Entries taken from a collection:
=== Section Start ===

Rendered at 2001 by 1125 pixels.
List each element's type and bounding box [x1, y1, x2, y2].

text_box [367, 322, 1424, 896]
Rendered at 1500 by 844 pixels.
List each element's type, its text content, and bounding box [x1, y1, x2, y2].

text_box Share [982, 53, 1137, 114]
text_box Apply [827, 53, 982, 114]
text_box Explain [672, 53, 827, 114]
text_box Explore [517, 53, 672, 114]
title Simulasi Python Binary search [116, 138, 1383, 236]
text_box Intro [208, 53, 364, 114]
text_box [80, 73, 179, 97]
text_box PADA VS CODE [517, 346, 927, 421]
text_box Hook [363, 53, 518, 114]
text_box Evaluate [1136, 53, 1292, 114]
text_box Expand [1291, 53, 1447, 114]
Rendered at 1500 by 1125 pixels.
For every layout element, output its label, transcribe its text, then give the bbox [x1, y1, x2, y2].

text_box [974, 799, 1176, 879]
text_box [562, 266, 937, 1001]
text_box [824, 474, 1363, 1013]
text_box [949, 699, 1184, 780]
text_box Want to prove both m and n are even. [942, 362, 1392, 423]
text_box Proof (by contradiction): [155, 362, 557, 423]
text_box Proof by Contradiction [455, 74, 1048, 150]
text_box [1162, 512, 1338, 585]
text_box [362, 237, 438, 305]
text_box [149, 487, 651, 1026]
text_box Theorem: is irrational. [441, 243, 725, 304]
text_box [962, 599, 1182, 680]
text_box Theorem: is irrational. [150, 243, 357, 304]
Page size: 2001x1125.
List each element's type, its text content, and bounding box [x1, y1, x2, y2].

=== Section End ===

_Assignment_
Take the records and restate them word for word.

_Result_
Rendered at 2001 by 1125 pixels.
List each element's type and bounding box [x1, y1, x2, y2].

text_box [367, 322, 1424, 896]
Rendered at 1500 by 844 pixels.
List each element's type, its text content, and bounding box [x1, y1, x2, y2].

text_box Share [982, 53, 1137, 114]
text_box Apply [827, 53, 982, 114]
text_box Explain [672, 53, 827, 114]
text_box Explore [517, 53, 672, 114]
title Simulasi Python Binary search [116, 138, 1383, 236]
text_box Intro [208, 53, 364, 114]
text_box [80, 73, 179, 97]
text_box PADA VS CODE [517, 346, 927, 421]
text_box Hook [363, 53, 518, 114]
text_box Evaluate [1136, 53, 1292, 114]
text_box Expand [1291, 53, 1447, 114]
Rendered at 1500 by 1125 pixels.
For every layout element, output its label, transcribe its text, then give the bbox [x1, y1, x2, y2].

text_box [974, 799, 1176, 879]
text_box [562, 266, 937, 1001]
text_box [824, 474, 1363, 1013]
text_box [949, 699, 1184, 780]
text_box Want to prove both m and n are even. [942, 362, 1392, 423]
text_box Proof (by contradiction): [155, 362, 557, 423]
text_box Proof by Contradiction [455, 74, 1048, 150]
text_box [1162, 512, 1338, 585]
text_box [362, 237, 438, 305]
text_box [149, 487, 651, 1026]
text_box Theorem: is irrational. [441, 243, 725, 304]
text_box [962, 599, 1182, 680]
text_box Theorem: is irrational. [150, 243, 357, 304]
Page size: 2001x1125.
List each element's type, its text content, and bounding box [x1, y1, x2, y2].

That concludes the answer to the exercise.